Ironically as the guy who built Walkurie, Im headed away from carriers. The same balance choices necessary to make an interesting batrep, that allow the basically undefended stock ships and stock defense networks to exist in the face of all-up all-in fighter/missile launches ensures that even a half-hearted investment in defense will remove those missile strikes from a role as a decisive instrument. To wit... a .5 ton machine gun kills between .5 and 1.5 50 ton missiles. 1:100. At such odds, it costs (formally) 1% of your weapons tonnage to shoot down all the missiles launched by an opponent of similar throw-weight... and then only if he can put all his missiles in space simultaneously, without even launchers or fighters (and of course he cannot). A slightly larger invetment, of say 2% of your total weapons fit, will destroy your entire weapon mass in missiles on their worst day/roll.
Now, of course, the necessity if fire control, or dispersal onto small craft or fighters, renders this imperfect. And 1000xMG LBS/RBS/Nose/Aft implies some inefficiency. But even so, the core 100:1 is to my mind insurmountable, and future warships will likely carry only defensive fighters as can be managed without an impact on the 2% of weapons fit ideally put aside for AAA/PDS suite.
Worked example. A generic 15% Warload 150 SI 3/5 ship of 1MT will have 150,000 tons of armament. 3000 tons, or 2% of that, approx 800 tons each on 4 facings. 220 MG massing 1.5 tons each (after fire control) gives a total of 880 machine guns, shooting down 440-1220 ASMs. A 1MT awalkurie knockoff will launch about 1000 fighters (while being slower and more fragile) and only a small portion will on average make it through to the target. Barring reload and relaunch, the Walkure are overrun and destroyed while inflicting little damage on their cousins - while same cousins retain 147K of 150K for anti-shipping work.

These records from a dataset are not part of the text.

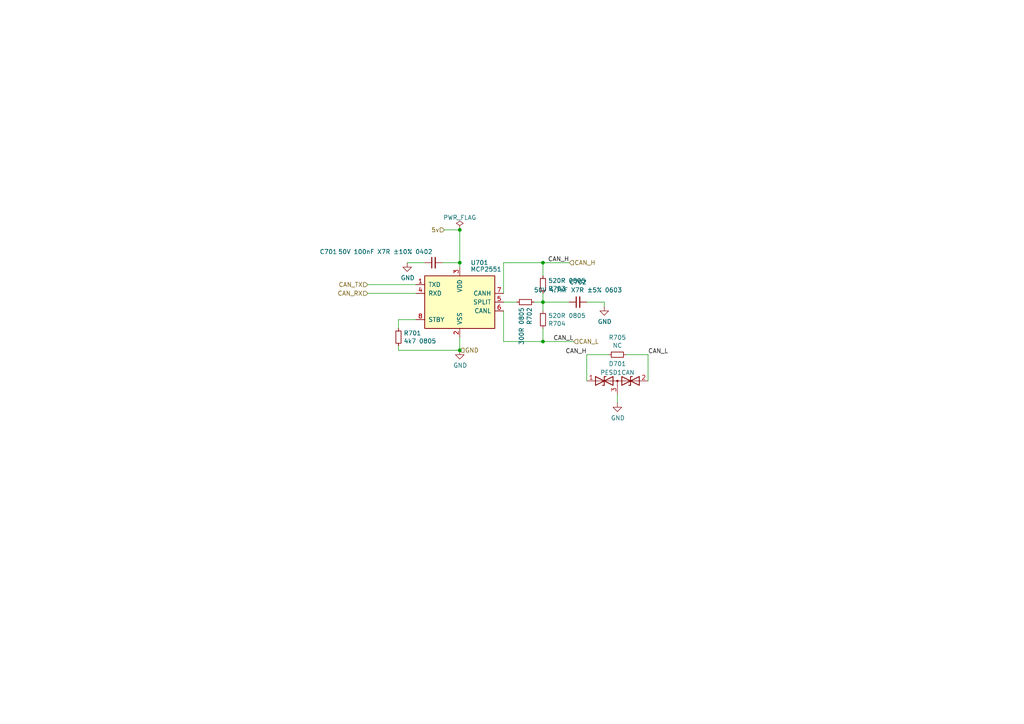
<source format=kicad_sch>
(kicad_sch (version 20211123) (generator eeschema)

  (uuid 6c998f6f-300a-4650-8c1e-ed5259b64ff2)

  (paper "A4")

  


  (junction (at 133.35 101.6) (diameter 0) (color 0 0 0 0)
    (uuid 0ac8da80-f6f4-4ba8-a1e6-790bb6b47b7f)
  )
  (junction (at 133.35 66.675) (diameter 0) (color 0 0 0 0)
    (uuid 7da72052-b789-4556-9f54-fcc19b272830)
  )
  (junction (at 157.48 87.63) (diameter 0) (color 0 0 0 0)
    (uuid 96665a71-4211-4832-be13-9156dec7f5fd)
  )
  (junction (at 133.35 76.2) (diameter 0) (color 0 0 0 0)
    (uuid aec1136d-5ae1-49a8-b995-e0c5f5cda62e)
  )
  (junction (at 157.48 76.2) (diameter 0) (color 0 0 0 0)
    (uuid da16f2be-8581-4796-982e-ab550222afc9)
  )
  (junction (at 157.48 99.06) (diameter 0) (color 0 0 0 0)
    (uuid fb2a3bf3-dbed-491e-b0d9-3012fb9bad1b)
  )

  (wire (pts (xy 146.05 99.06) (xy 157.48 99.06))
    (stroke (width 0) (type default) (color 0 0 0 0))
    (uuid 03389f36-8020-4dbc-993b-0afa1fb3c466)
  )
  (wire (pts (xy 133.35 101.6) (xy 133.35 97.79))
    (stroke (width 0) (type default) (color 0 0 0 0))
    (uuid 046d41cc-5f40-4d5c-90a8-e4b2afbfc9df)
  )
  (wire (pts (xy 157.48 99.06) (xy 166.37 99.06))
    (stroke (width 0) (type default) (color 0 0 0 0))
    (uuid 320a6370-d11b-44ec-8936-38585653f352)
  )
  (wire (pts (xy 149.86 87.63) (xy 146.05 87.63))
    (stroke (width 0) (type default) (color 0 0 0 0))
    (uuid 45e2ff2e-4495-4985-b5d8-dc33599fb3e1)
  )
  (wire (pts (xy 157.48 87.63) (xy 157.48 85.09))
    (stroke (width 0) (type default) (color 0 0 0 0))
    (uuid 4ac716a1-c9ea-48e7-95c9-f20c2a5dd03b)
  )
  (wire (pts (xy 187.96 102.87) (xy 187.96 110.49))
    (stroke (width 0) (type default) (color 0 0 0 0))
    (uuid 5863b96d-a3c7-49e7-9a39-e38d66b02cd9)
  )
  (wire (pts (xy 176.53 102.87) (xy 170.18 102.87))
    (stroke (width 0) (type default) (color 0 0 0 0))
    (uuid 59e3fc51-40bd-4f41-9625-196a75b99c78)
  )
  (wire (pts (xy 154.94 87.63) (xy 157.48 87.63))
    (stroke (width 0) (type default) (color 0 0 0 0))
    (uuid 5a597f99-8de5-4246-88fa-febcd6a9ffc7)
  )
  (wire (pts (xy 157.48 95.25) (xy 157.48 99.06))
    (stroke (width 0) (type default) (color 0 0 0 0))
    (uuid 682bf484-91e5-48ac-a6f7-d16a96f190e3)
  )
  (wire (pts (xy 175.26 87.63) (xy 170.18 87.63))
    (stroke (width 0) (type default) (color 0 0 0 0))
    (uuid 6cdf8207-142c-46a8-9288-169be8bbe92f)
  )
  (wire (pts (xy 146.05 76.2) (xy 146.05 85.09))
    (stroke (width 0) (type default) (color 0 0 0 0))
    (uuid 86e2e837-83dc-4c77-94ca-52f2747ba205)
  )
  (wire (pts (xy 170.18 102.87) (xy 170.18 110.49))
    (stroke (width 0) (type default) (color 0 0 0 0))
    (uuid 88a50473-d2bc-471a-9076-9498179801dd)
  )
  (wire (pts (xy 128.905 66.675) (xy 133.35 66.675))
    (stroke (width 0) (type default) (color 0 0 0 0))
    (uuid 8c8151d1-933b-4ce3-8425-3b38e8526402)
  )
  (wire (pts (xy 133.35 76.2) (xy 133.35 77.47))
    (stroke (width 0) (type default) (color 0 0 0 0))
    (uuid 8ca88826-2022-4f72-8aeb-50421ffa16fe)
  )
  (wire (pts (xy 146.05 99.06) (xy 146.05 90.17))
    (stroke (width 0) (type default) (color 0 0 0 0))
    (uuid 980b3da5-9774-4052-9bb8-685f3dc8ffb9)
  )
  (wire (pts (xy 165.1 87.63) (xy 157.48 87.63))
    (stroke (width 0) (type default) (color 0 0 0 0))
    (uuid a26fe982-0030-4109-bcd9-f92e529497c8)
  )
  (wire (pts (xy 175.26 88.9) (xy 175.26 87.63))
    (stroke (width 0) (type default) (color 0 0 0 0))
    (uuid ad173e1c-f43c-4232-81cb-edde199ab15f)
  )
  (wire (pts (xy 146.05 76.2) (xy 157.48 76.2))
    (stroke (width 0) (type default) (color 0 0 0 0))
    (uuid b347d5cd-2cc9-4ed5-9041-129c0135cd6f)
  )
  (wire (pts (xy 179.07 116.84) (xy 179.07 114.3))
    (stroke (width 0) (type default) (color 0 0 0 0))
    (uuid b45b9637-a429-4ba9-a94d-2f5c131e80cc)
  )
  (wire (pts (xy 115.57 100.33) (xy 115.57 101.6))
    (stroke (width 0) (type default) (color 0 0 0 0))
    (uuid b4c01999-426c-44ff-baf4-2fb75c7a5e4d)
  )
  (wire (pts (xy 157.48 80.01) (xy 157.48 76.2))
    (stroke (width 0) (type default) (color 0 0 0 0))
    (uuid b7ffbfc5-eb1b-4275-8068-13404e21f8e7)
  )
  (wire (pts (xy 157.48 76.2) (xy 165.1 76.2))
    (stroke (width 0) (type default) (color 0 0 0 0))
    (uuid bf20bb49-dcd0-44fd-9a75-2388dda8675f)
  )
  (wire (pts (xy 128.27 76.2) (xy 133.35 76.2))
    (stroke (width 0) (type default) (color 0 0 0 0))
    (uuid cef7c400-0d74-4163-9190-87f85fa4455c)
  )
  (wire (pts (xy 181.61 102.87) (xy 187.96 102.87))
    (stroke (width 0) (type default) (color 0 0 0 0))
    (uuid d1e37322-c6c2-4396-b0c3-8e6b8c37bf0f)
  )
  (wire (pts (xy 118.11 76.2) (xy 123.19 76.2))
    (stroke (width 0) (type default) (color 0 0 0 0))
    (uuid d4a81af5-2904-4721-8dde-21d267363e42)
  )
  (wire (pts (xy 115.57 92.71) (xy 120.65 92.71))
    (stroke (width 0) (type default) (color 0 0 0 0))
    (uuid e1b09918-2fde-42f2-a244-e1137f1e3936)
  )
  (wire (pts (xy 115.57 95.25) (xy 115.57 92.71))
    (stroke (width 0) (type default) (color 0 0 0 0))
    (uuid e5300f10-c13d-4b04-9c45-405e4261a5ff)
  )
  (wire (pts (xy 120.65 82.55) (xy 106.68 82.55))
    (stroke (width 0) (type default) (color 0 0 0 0))
    (uuid e6822edb-5c47-4ad4-9d63-192e8e8123f6)
  )
  (wire (pts (xy 120.65 85.09) (xy 106.68 85.09))
    (stroke (width 0) (type default) (color 0 0 0 0))
    (uuid ee2a7adc-dee3-43ce-9d4c-5423052533c9)
  )
  (wire (pts (xy 115.57 101.6) (xy 133.35 101.6))
    (stroke (width 0) (type default) (color 0 0 0 0))
    (uuid f1474dbd-3080-4f95-b866-56894ac17d8f)
  )
  (wire (pts (xy 133.35 66.675) (xy 133.35 76.2))
    (stroke (width 0) (type default) (color 0 0 0 0))
    (uuid f5edbf35-ef29-45fd-8cdb-0c8310a93d64)
  )
  (wire (pts (xy 157.48 90.17) (xy 157.48 87.63))
    (stroke (width 0) (type default) (color 0 0 0 0))
    (uuid fdb55553-01c8-4ad0-8fe8-e43df5c355e1)
  )

  (label "CAN_L" (at 166.37 99.06 180)
    (effects (font (size 1.27 1.27)) (justify right bottom))
    (uuid 01acd2fd-c643-42be-aba1-5e4b0c641414)
  )
  (label "CAN_L" (at 187.96 102.87 0)
    (effects (font (size 1.27 1.27)) (justify left bottom))
    (uuid 169de4e2-2b2b-4f2d-9561-b27beed4c591)
  )
  (label "CAN_H" (at 165.1 76.2 180)
    (effects (font (size 1.27 1.27)) (justify right bottom))
    (uuid a8d07d79-b014-4f37-b2d1-70742732cf7a)
  )
  (label "CAN_H" (at 170.18 102.87 180)
    (effects (font (size 1.27 1.27)) (justify right bottom))
    (uuid ba32a193-581b-4d45-8fd6-1e9b268d7b6f)
  )

  (hierarchical_label "CAN_TX" (shape input) (at 106.68 82.55 180)
    (effects (font (size 1.27 1.27)) (justify right))
    (uuid 03fda799-693c-4c38-b931-a2556c97f44b)
  )
  (hierarchical_label "CAN_H" (shape input) (at 165.1 76.2 0)
    (effects (font (size 1.27 1.27)) (justify left))
    (uuid 25cc8159-dd94-4e87-a98a-da4a29449d64)
  )
  (hierarchical_label "5v" (shape input) (at 128.905 66.675 180)
    (effects (font (size 1.27 1.27)) (justify right))
    (uuid 4210db79-e7c0-4e1f-8704-975185c91e3a)
  )
  (hierarchical_label "CAN_L" (shape input) (at 166.37 99.06 0)
    (effects (font (size 1.27 1.27)) (justify left))
    (uuid 59f2aeac-ea26-43d7-9d78-2e2d274ac751)
  )
  (hierarchical_label "CAN_RX" (shape input) (at 106.68 85.09 180)
    (effects (font (size 1.27 1.27)) (justify right))
    (uuid a34d55c6-f9bf-4920-be70-a6397641ea03)
  )
  (hierarchical_label "GND" (shape input) (at 133.35 101.6 0)
    (effects (font (size 1.27 1.27)) (justify left))
    (uuid f3e1a3af-f33e-4eae-8b61-a74d02b8e96c)
  )

  (symbol (lib_id "power:GND") (at 133.35 101.6 0) (unit 1)
    (in_bom yes) (on_board yes)
    (uuid 00000000-0000-0000-0000-000060708c8e)
    (property "Reference" "#PWR0702" (id 0) (at 133.35 107.95 0)
      (effects (font (size 1.27 1.27)) hide)
    )
    (property "Value" "~" (id 1) (at 133.477 105.9942 0))
    (property "Footprint" "" (id 2) (at 133.35 101.6 0)
      (effects (font (size 1.27 1.27)) hide)
    )
    (property "Datasheet" "" (id 3) (at 133.35 101.6 0)
      (effects (font (size 1.27 1.27)) hide)
    )
    (pin "1" (uuid 6d61a060-084d-47fb-a51b-2d1a18ff0c95))
  )

  (symbol (lib_id "Device:R_Small") (at 115.57 97.79 0) (unit 1)
    (in_bom yes) (on_board yes)
    (uuid 00000000-0000-0000-0000-000060708c99)
    (property "Reference" "R701" (id 0) (at 117.0686 96.6216 0)
      (effects (font (size 1.27 1.27)) (justify left))
    )
    (property "Value" "4k7 0805" (id 1) (at 117.0686 98.933 0)
      (effects (font (size 1.27 1.27)) (justify left))
    )
    (property "Footprint" "Resistor_SMD:R_0805_2012Metric_Pad1.20x1.40mm_HandSolder" (id 2) (at 115.57 97.79 0)
      (effects (font (size 1.27 1.27)) hide)
    )
    (property "Datasheet" "~" (id 3) (at 115.57 97.79 0)
      (effects (font (size 1.27 1.27)) hide)
    )
    (pin "1" (uuid 34fed0b4-12a9-4d94-be0e-e1df580089bd))
    (pin "2" (uuid 2537b94c-812c-4045-aae9-bd245344fd85))
  )

  (symbol (lib_id "power:GND") (at 118.11 76.2 0) (unit 1)
    (in_bom yes) (on_board yes)
    (uuid 00000000-0000-0000-0000-000060708ca4)
    (property "Reference" "#PWR0701" (id 0) (at 118.11 82.55 0)
      (effects (font (size 1.27 1.27)) hide)
    )
    (property "Value" "~" (id 1) (at 118.237 80.5942 0))
    (property "Footprint" "" (id 2) (at 118.11 76.2 0)
      (effects (font (size 1.27 1.27)) hide)
    )
    (property "Datasheet" "" (id 3) (at 118.11 76.2 0)
      (effects (font (size 1.27 1.27)) hide)
    )
    (pin "1" (uuid 57420d12-6d80-43b8-ac61-ee82cc95d26f))
  )

  (symbol (lib_id "Device:C_Small") (at 125.73 76.2 90) (unit 1)
    (in_bom yes) (on_board yes)
    (uuid 00000000-0000-0000-0000-000060708cac)
    (property "Reference" "C701" (id 0) (at 95.25 73.025 90))
    (property "Value" "50V 100nF X7R ±10% 0402" (id 1) (at 111.76 73.025 90))
    (property "Footprint" "Capacitor_SMD:C_0402_1005Metric_Pad0.74x0.62mm_HandSolder" (id 2) (at 125.73 76.2 0)
      (effects (font (size 1.27 1.27)) hide)
    )
    (property "Datasheet" "https://lcsc.com/product-detail/Multilayer-Ceramic-Capacitors-MLCC-SMD-SMT_Murata-Electronics-GRM155R71H104KE14D_C77020.html" (id 3) (at 125.73 76.2 0)
      (effects (font (size 1.27 1.27)) hide)
    )
    (pin "1" (uuid 1ceb917e-f68a-4b9c-8252-385158cd15ba))
    (pin "2" (uuid ff639b92-0610-44f4-8948-8fc441db3379))
  )

  (symbol (lib_id "Interface_CAN_LIN:MCP2561-E-SN") (at 133.35 87.63 0) (unit 1)
    (in_bom yes) (on_board yes)
    (uuid 00000000-0000-0000-0000-00006092be2a)
    (property "Reference" "U701" (id 0) (at 139.065 76.2 0))
    (property "Value" "MCP2551" (id 1) (at 140.97 78.105 0))
    (property "Footprint" "Package_SO:SOIC-8_3.9x4.9mm_P1.27mm" (id 2) (at 133.35 100.33 0)
      (effects (font (size 1.27 1.27) italic) hide)
    )
    (property "Datasheet" "http://ww1.microchip.com/downloads/en/DeviceDoc/25167A.pdf" (id 3) (at 133.35 87.63 0)
      (effects (font (size 1.27 1.27)) hide)
    )
    (pin "1" (uuid 18e16d33-8858-4137-9c34-bdbdc20fdb41))
    (pin "2" (uuid a8635733-6193-4321-bd16-712126260610))
    (pin "3" (uuid f5b244c8-805c-48db-a927-69312c293b15))
    (pin "4" (uuid 08268aa3-6b2c-4fcc-9721-424237b77883))
    (pin "5" (uuid d8390a93-4241-496b-a827-ed5de8e04815))
    (pin "6" (uuid a06373dd-f8d5-4cff-a2f1-16d495b261b1))
    (pin "7" (uuid 2f028507-5e91-488c-a6ba-d06bad4f1bdb))
    (pin "8" (uuid f0c3f8da-d54f-4729-8aa1-4d4ceede250f))
  )

  (symbol (lib_id "Device:R_Small") (at 179.07 102.87 270) (unit 1)
    (in_bom yes) (on_board yes)
    (uuid 00000000-0000-0000-0000-00006093bf3d)
    (property "Reference" "R705" (id 0) (at 179.07 97.8916 90))
    (property "Value" "NC" (id 1) (at 179.07 100.203 90))
    (property "Footprint" "Resistor_SMD:R_0805_2012Metric_Pad1.20x1.40mm_HandSolder" (id 2) (at 179.07 102.87 0)
      (effects (font (size 1.27 1.27)) hide)
    )
    (property "Datasheet" "~" (id 3) (at 179.07 102.87 0)
      (effects (font (size 1.27 1.27)) hide)
    )
    (pin "1" (uuid 3c808f09-ce18-4518-8f64-070c6fb95147))
    (pin "2" (uuid ecd75e29-de5d-4afc-b292-0c2c728da85d))
  )

  (symbol (lib_id "power:GND") (at 179.07 116.84 0) (unit 1)
    (in_bom yes) (on_board yes)
    (uuid 00000000-0000-0000-0000-00006093e5b4)
    (property "Reference" "#PWR0704" (id 0) (at 179.07 123.19 0)
      (effects (font (size 1.27 1.27)) hide)
    )
    (property "Value" "~" (id 1) (at 179.197 121.2342 0))
    (property "Footprint" "" (id 2) (at 179.07 116.84 0)
      (effects (font (size 1.27 1.27)) hide)
    )
    (property "Datasheet" "" (id 3) (at 179.07 116.84 0)
      (effects (font (size 1.27 1.27)) hide)
    )
    (pin "1" (uuid 2adee4ce-eb6c-49c0-9431-410ffddbe49f))
  )

  (symbol (lib_id "Device:R_Small") (at 152.4 87.63 270) (unit 1)
    (in_bom yes) (on_board yes)
    (uuid 00000000-0000-0000-0000-000060a1b053)
    (property "Reference" "R702" (id 0) (at 153.5684 89.1286 0)
      (effects (font (size 1.27 1.27)) (justify left))
    )
    (property "Value" "300R 0805" (id 1) (at 151.257 89.1286 0)
      (effects (font (size 1.27 1.27)) (justify left))
    )
    (property "Footprint" "Resistor_SMD:R_0805_2012Metric_Pad1.20x1.40mm_HandSolder" (id 2) (at 152.4 87.63 0)
      (effects (font (size 1.27 1.27)) hide)
    )
    (property "Datasheet" "~" (id 3) (at 152.4 87.63 0)
      (effects (font (size 1.27 1.27)) hide)
    )
    (pin "1" (uuid 57bd14f0-1591-4af9-87e0-46a7e3a439b8))
    (pin "2" (uuid 0f675663-f61e-40c7-9d65-2eafe7555652))
  )

  (symbol (lib_id "Device:R_Small") (at 157.48 82.55 0) (mirror x) (unit 1)
    (in_bom yes) (on_board yes)
    (uuid 00000000-0000-0000-0000-000060a1d2be)
    (property "Reference" "R703" (id 0) (at 158.9786 83.7184 0)
      (effects (font (size 1.27 1.27)) (justify left))
    )
    (property "Value" "520R 0805" (id 1) (at 158.9786 81.407 0)
      (effects (font (size 1.27 1.27)) (justify left))
    )
    (property "Footprint" "Resistor_SMD:R_0805_2012Metric_Pad1.20x1.40mm_HandSolder" (id 2) (at 157.48 82.55 0)
      (effects (font (size 1.27 1.27)) hide)
    )
    (property "Datasheet" "~" (id 3) (at 157.48 82.55 0)
      (effects (font (size 1.27 1.27)) hide)
    )
    (pin "1" (uuid c0b4dee0-fbdb-45a2-9292-4be664b9901c))
    (pin "2" (uuid 82cbfa54-038e-43e3-b1a4-dabeac22553e))
  )

  (symbol (lib_id "Device:R_Small") (at 157.48 92.71 0) (mirror x) (unit 1)
    (in_bom yes) (on_board yes)
    (uuid 00000000-0000-0000-0000-000060a1d7fb)
    (property "Reference" "R704" (id 0) (at 158.9786 93.8784 0)
      (effects (font (size 1.27 1.27)) (justify left))
    )
    (property "Value" "520R 0805" (id 1) (at 158.9786 91.567 0)
      (effects (font (size 1.27 1.27)) (justify left))
    )
    (property "Footprint" "Resistor_SMD:R_0805_2012Metric_Pad1.20x1.40mm_HandSolder" (id 2) (at 157.48 92.71 0)
      (effects (font (size 1.27 1.27)) hide)
    )
    (property "Datasheet" "~" (id 3) (at 157.48 92.71 0)
      (effects (font (size 1.27 1.27)) hide)
    )
    (pin "1" (uuid d55e415b-49cf-4b53-a664-9c61af9462d1))
    (pin "2" (uuid 6d785f19-3d20-40db-9972-341f460ffa3b))
  )

  (symbol (lib_id "Device:C_Small") (at 167.64 87.63 90) (unit 1)
    (in_bom yes) (on_board yes)
    (uuid 00000000-0000-0000-0000-000060a214af)
    (property "Reference" "C702" (id 0) (at 167.64 81.8134 90))
    (property "Value" "50V 4.7nF X7R ±5% 0603" (id 1) (at 167.64 84.1248 90))
    (property "Footprint" "Capacitor_SMD:C_0603_1608Metric_Pad1.08x0.95mm_HandSolder" (id 2) (at 167.64 87.63 0)
      (effects (font (size 1.27 1.27)) hide)
    )
    (property "Datasheet" "~" (id 3) (at 167.64 87.63 0)
      (effects (font (size 1.27 1.27)) hide)
    )
    (pin "1" (uuid 51f04845-ec01-4902-be92-53c0aea2036c))
    (pin "2" (uuid 9b5f6a83-8fcb-4d06-be33-dccaadf7b3c8))
  )

  (symbol (lib_id "power:GND") (at 175.26 88.9 0) (unit 1)
    (in_bom yes) (on_board yes)
    (uuid 00000000-0000-0000-0000-000060a223cf)
    (property "Reference" "#PWR0703" (id 0) (at 175.26 95.25 0)
      (effects (font (size 1.27 1.27)) hide)
    )
    (property "Value" "~" (id 1) (at 175.387 93.2942 0))
    (property "Footprint" "" (id 2) (at 175.26 88.9 0)
      (effects (font (size 1.27 1.27)) hide)
    )
    (property "Datasheet" "" (id 3) (at 175.26 88.9 0)
      (effects (font (size 1.27 1.27)) hide)
    )
    (pin "1" (uuid f0460c34-25b8-4982-8bb6-3d48b084ac67))
  )

  (symbol (lib_id "power:PWR_FLAG") (at 133.35 66.675 0) (unit 1)
    (in_bom yes) (on_board yes) (fields_autoplaced)
    (uuid 6d6e7541-9017-4b87-9197-2f34decb6a78)
    (property "Reference" "#FLG0701" (id 0) (at 133.35 64.77 0)
      (effects (font (size 1.27 1.27)) hide)
    )
    (property "Value" "PWR_FLAG" (id 1) (at 133.35 63.0992 0))
    (property "Footprint" "" (id 2) (at 133.35 66.675 0)
      (effects (font (size 1.27 1.27)) hide)
    )
    (property "Datasheet" "~" (id 3) (at 133.35 66.675 0)
      (effects (font (size 1.27 1.27)) hide)
    )
    (pin "1" (uuid de40d7b2-6d84-4052-9f44-f0fad426d2a6))
  )

  (symbol (lib_id "Device:D_TVS_Dual_AAC") (at 179.07 110.49 0) (unit 1)
    (in_bom yes) (on_board yes) (fields_autoplaced)
    (uuid fffa0ffe-176e-45ea-8bbb-ecd7f7994f50)
    (property "Reference" "D701" (id 0) (at 179.07 105.5202 0))
    (property "Value" "PESD1CAN" (id 1) (at 179.07 108.0571 0))
    (property "Footprint" "Package_TO_SOT_SMD:SOT-23_Handsoldering" (id 2) (at 175.26 110.49 0)
      (effects (font (size 1.27 1.27)) hide)
    )
    (property "Datasheet" "~" (id 3) (at 175.26 110.49 0)
      (effects (font (size 1.27 1.27)) hide)
    )
    (pin "1" (uuid 8b4f7f00-bac3-4e9c-a7b4-6efea2e6e476))
    (pin "2" (uuid 126ec03a-d77b-4f05-b0de-a5e970fc37a7))
    (pin "3" (uuid 22ae3bc4-bf2b-44fd-9063-236d0c8ac676))
  )
)

</source>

The above is done in my head from an Iphone, so likely contains many errors, but I hope it explains my reasoning. Its also possible that as PDS belts spread, under-the-hood improvements in missiles may drastically lower the P(k) of each Machine-gun shot at a missile (as we discussed above) or the GM may look at the point defense paradigm differently (as shown, look-shoot-shoot is massively less efficient than look-shoot-look-shoot). But Im certainly seeing that the wall for Walkurie may have handwriting on it, and part of the reason for big yard investment is that, in the absence if combat experience, the Lyrans fear to risk bulding ships that are obsolescent, or may be casually rendered so by a trivial investment in defenses. Yards will remain useful, and allow efficient production of the ‘next thing’ once that reveals itself.
My goal is for all sane ship types to be viable, so I want to develop a universe where that's the case. I hope my thumb will not need to go on the scale, but I want to give each unit a role. Maybe I need to put each unit in its element more often - carriers might have poor damage-per-ton ratios in a knife fight, but they have longer range than any other unit. Perhaps I need to show that off more often. Haven't had a carrier-heavy force get a good commander roll in a while, though, so there's been a lack of good opportunities.
Combat Shuttles on Exercise Get 'Lost', Conduct Coup...
That sounds eerily familiar...
??? ??? okay what am I missing
I modeled it off a scene in one of the early Honor Harrington novels, which Marcus has also read. (Actually not a coup, though - the coups in Haven used different appraoches, that was the scene where they found the duelist hiding in a cabin on Gryphon).
Likewise, Kiviar caught
the not-very-subtle reference in 2394 pretty quickly.